▶ **Written tasks**:
[1] Reproduce the forum post word for word, starting at the words "and i went back" and stopping after "started out with.".
[2] In the forum post, what place does the poster say they are originally from?

▶ **Reading passage**:
______

This post is on the Internal Enslavement web board.

Mon 9 Feb 09, 5:39 PM
moebius_slave
US(LA), 3 yrs

n's thread about 'if society were different' got me thinking...

and i went back and forth about making a separate thread about this because in no way did i want to hijack that one and turn it into something else. but it really is a different topic that what n had started out with.

i know W/we are all in different locations and i was wondering what the general ...um...temperament of the local society was in E/everyones area is.... not so much the acceptability of M/s, D/s, BDSM, etc per se...but acceptability of anything that doesn't quite fit into the 'norm' of life. such as this lifestyle, piercings, extreme ink, hairstyles, things that are visible from the outside...

i am originally from illinois (US) and it seems that there are far, far less people there that tend to be visibly 'outside the box' there are a few people with tats and almost none that i recall with any major piercings or wild colored hair, etc....much less anyone sitting at his/her Owners feet or using any certain Titles in public.

______

▶ **Dataset section**:
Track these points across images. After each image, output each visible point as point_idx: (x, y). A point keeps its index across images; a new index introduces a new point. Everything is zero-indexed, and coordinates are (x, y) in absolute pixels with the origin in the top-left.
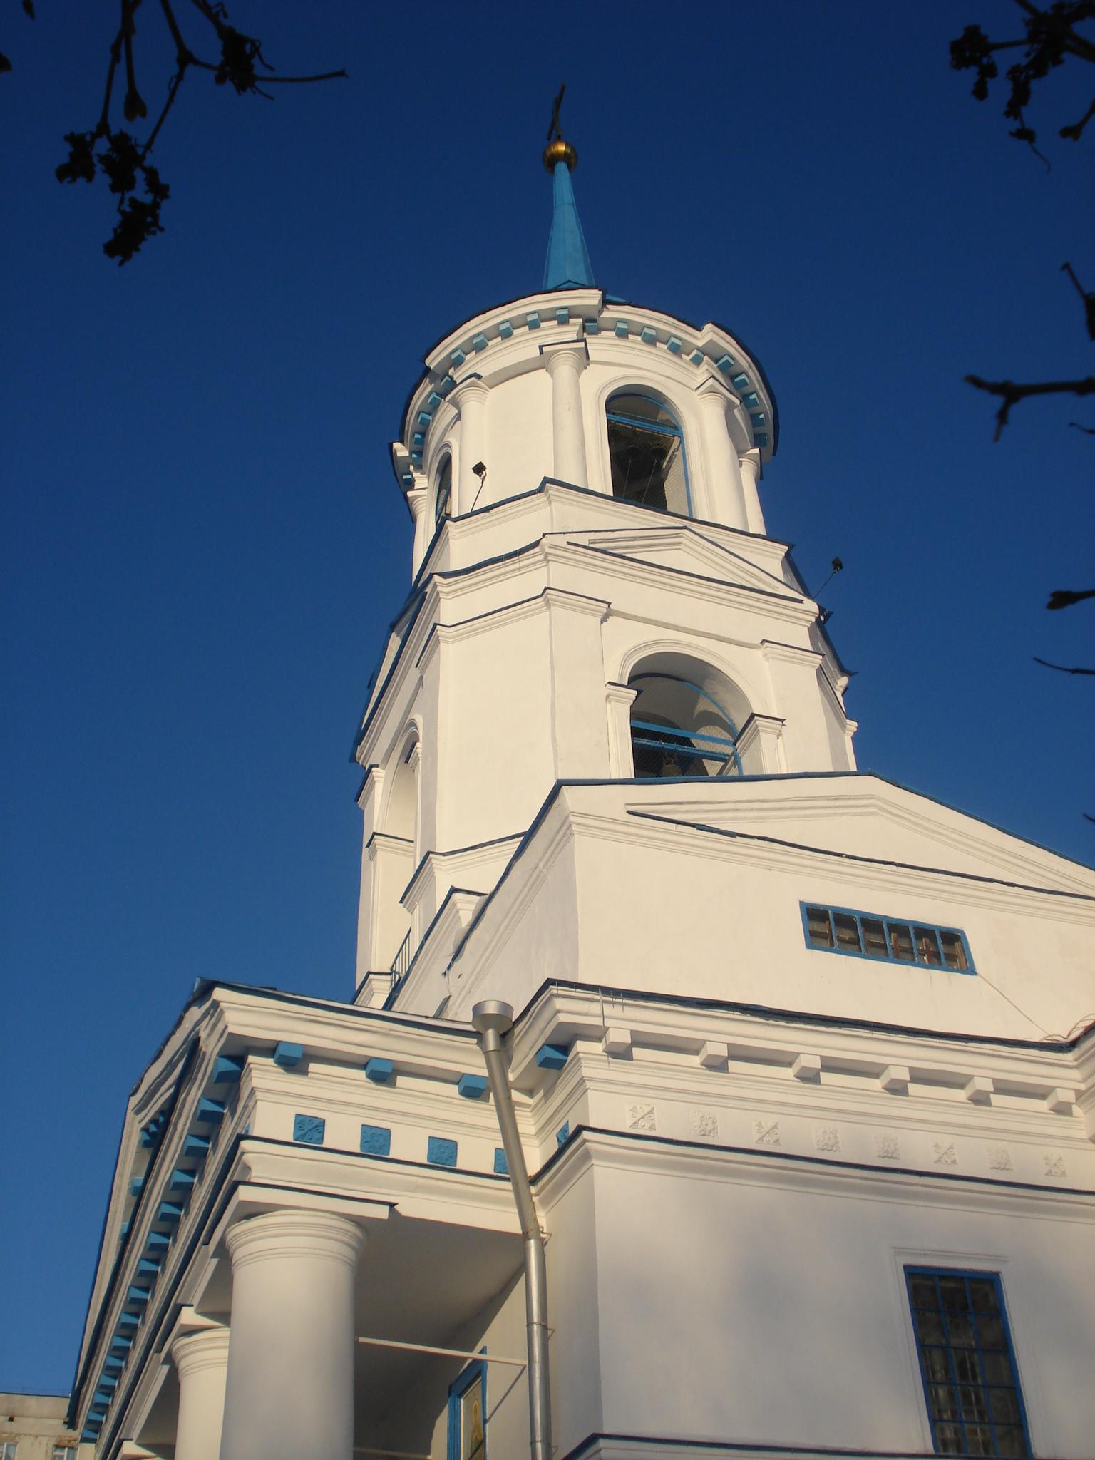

______

▶ **Final answers**:
[1]
and i went back and forth about making a separate thread about this because in no way did i want to hijack that one and turn it into something else. but it really is a different topic that what n had started out with.

[2] Illinois (US).